Bad aftertaste
I had a slightly odd encounter with a patron at MPOW, and I feel I should have coped with it better. The guy was obviously a hippie type (woolly clothing, patchouli facial hair etc) and, after a straightforward directional enquiry, he leant over the counter and pointed at my bottle of Diet Coke.
"You don't want to drink that you know, full of aspartame."
I was slightly taken aback and muttered something about having drunk so much of the stuff it would have killed me by now, which he followed up thusly.
"I'm a nurse and all my MS patients drink this stuff. Seriously."
I said something else non-commital and he went on his way, but it's been bothering me since for a number of reasons. They are a bit of a tangle, so I'll revert to tried and tested list format.

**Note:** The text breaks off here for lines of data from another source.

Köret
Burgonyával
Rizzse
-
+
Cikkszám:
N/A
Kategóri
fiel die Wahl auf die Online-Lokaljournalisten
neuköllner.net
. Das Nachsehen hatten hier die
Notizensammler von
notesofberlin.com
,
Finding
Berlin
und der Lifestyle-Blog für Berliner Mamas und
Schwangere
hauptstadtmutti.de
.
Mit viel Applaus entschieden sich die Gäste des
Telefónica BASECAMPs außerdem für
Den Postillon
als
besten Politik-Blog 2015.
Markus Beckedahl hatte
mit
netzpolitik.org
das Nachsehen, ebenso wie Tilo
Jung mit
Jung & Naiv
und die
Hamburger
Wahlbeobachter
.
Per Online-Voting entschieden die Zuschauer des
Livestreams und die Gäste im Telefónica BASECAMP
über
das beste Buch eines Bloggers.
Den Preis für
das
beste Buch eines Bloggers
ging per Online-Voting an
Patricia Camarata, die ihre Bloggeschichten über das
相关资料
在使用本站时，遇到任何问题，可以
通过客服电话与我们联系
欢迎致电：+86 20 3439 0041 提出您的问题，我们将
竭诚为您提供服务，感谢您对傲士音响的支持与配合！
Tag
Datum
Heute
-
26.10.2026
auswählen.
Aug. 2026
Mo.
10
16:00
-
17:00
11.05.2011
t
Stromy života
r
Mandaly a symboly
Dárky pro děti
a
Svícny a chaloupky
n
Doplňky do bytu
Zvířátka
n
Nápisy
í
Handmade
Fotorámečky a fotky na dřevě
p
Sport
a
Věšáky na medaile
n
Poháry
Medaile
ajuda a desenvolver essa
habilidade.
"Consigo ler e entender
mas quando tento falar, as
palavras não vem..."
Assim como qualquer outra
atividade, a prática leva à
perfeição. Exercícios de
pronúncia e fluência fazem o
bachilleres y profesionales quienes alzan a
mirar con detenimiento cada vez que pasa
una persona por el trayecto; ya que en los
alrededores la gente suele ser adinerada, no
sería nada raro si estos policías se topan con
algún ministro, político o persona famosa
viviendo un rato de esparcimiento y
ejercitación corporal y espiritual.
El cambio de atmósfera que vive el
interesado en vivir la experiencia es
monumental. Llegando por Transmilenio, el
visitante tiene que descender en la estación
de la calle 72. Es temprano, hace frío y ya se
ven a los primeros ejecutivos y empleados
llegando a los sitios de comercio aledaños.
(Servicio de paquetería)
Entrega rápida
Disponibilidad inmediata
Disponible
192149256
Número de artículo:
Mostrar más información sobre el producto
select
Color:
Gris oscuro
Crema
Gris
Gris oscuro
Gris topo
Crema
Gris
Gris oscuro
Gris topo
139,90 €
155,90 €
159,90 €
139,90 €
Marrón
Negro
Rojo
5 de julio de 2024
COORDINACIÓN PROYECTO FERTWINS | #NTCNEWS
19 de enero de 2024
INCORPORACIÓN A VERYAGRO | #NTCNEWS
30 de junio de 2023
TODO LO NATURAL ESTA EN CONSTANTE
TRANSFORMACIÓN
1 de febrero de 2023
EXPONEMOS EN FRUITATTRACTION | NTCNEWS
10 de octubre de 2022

- I know the aspartame scare stories are bullshit, but I didn't want to offend the bloke by telling him so. This was partly natural reticence but mainly, I think, because I was trying to be professionally nice at the info desk. But hadn't he shifted the conversation onto a personal level in the first place? Should I have been more bullish in expressing my trust in evidence-based medicine and all the benefits it has brought the world?
- There is an odious undercurrent in his attitudes towards his patients. "The poor woman has MS but, you know, if she hadn't drunk all of those diet drinks...". It sounds like a blame-the-victim framework to me. I also find it worrying that a professional nurse (if indeed he was) could weigh scare story internet memes above the medical literature.
- Who looks at somebody as obviously overweight as me and thinks "You know what that bloke's main health problem is don't you? Nutrasweet." But he wouldn't have called me fat would he? That would be rude.